When a disabled person passes away, it is sometimes possible for certain family members to file a Social Security Disability Insurance (SSDI) or Supplemental Security Income (SSI) claim, or pursue one that has already been started on behalf of the individual. Federal law regulates who may file or continue such claims, and which disability programs they are eligible to pursue.
SSDI Claims After Death
SSDI benefits are based on the disabled victim’s contributions before his or her death. An SSDI initial claim, appeal, or hearing can be pursued by any party of interest to a victim’s benefits. New claims must be filed within three months of the victim’s death unless a protective filing date is applicable. In that case, a claim must be filed within six months.
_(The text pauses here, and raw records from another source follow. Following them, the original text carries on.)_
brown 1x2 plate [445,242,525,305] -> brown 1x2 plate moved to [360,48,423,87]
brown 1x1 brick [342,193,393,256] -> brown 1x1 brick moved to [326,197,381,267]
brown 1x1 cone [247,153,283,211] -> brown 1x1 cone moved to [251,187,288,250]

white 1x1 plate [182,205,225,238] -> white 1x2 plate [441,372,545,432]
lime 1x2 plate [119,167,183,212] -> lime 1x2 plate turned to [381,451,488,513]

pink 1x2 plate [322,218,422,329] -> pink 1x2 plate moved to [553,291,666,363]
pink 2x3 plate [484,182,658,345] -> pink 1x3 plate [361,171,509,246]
When multiple beneficiaries are involved, benefits are paid in the following order:
- To a spouse who lived in the same household as the deceased victim at the time of his or her death or who was entitled to monthly benefits under the same SSDI record during the month when the death occurred.
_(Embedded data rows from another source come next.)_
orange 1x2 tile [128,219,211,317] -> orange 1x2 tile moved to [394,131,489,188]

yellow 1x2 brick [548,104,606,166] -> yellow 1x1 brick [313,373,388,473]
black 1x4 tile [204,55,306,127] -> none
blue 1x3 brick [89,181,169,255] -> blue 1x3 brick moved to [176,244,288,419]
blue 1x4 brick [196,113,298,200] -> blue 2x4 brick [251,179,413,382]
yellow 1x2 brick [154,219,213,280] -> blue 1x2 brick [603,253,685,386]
- If there is no surviving spouse, benefits are paid to any surviving children (equally divided) who would have been entitled to receive benefits under the deceased’s record during the month of death.
- When no spouse or children exist, parents who would have been entitled to receive monthly SSDI benefits under the same record as the victim for the month of the death can receive payment.
- If none of the above applies, benefits may be payable to any surviving child, spouse, or parent of the deceased.
- When no other beneficiaries exist, the deceased’s SSDI benefits flow to his or her estate.
If the court determines that a beneficiary caused the death of the disabled victim, that person is prohibited from collecting the deceased’s SSDI benefits.
SSI Claims After Death
In most cases, a new SSI claim cannot be filed after the disabled person passes away. If the victim contacted the Social Security Administration (SSA) about filing a claim before their death, however, beneficiaries have up to 60 days from the protective filing date to file a claim. If the SSI claim was filed before death, typically only the surviving spouse who lived in the same household as the deceased can pursue the claim.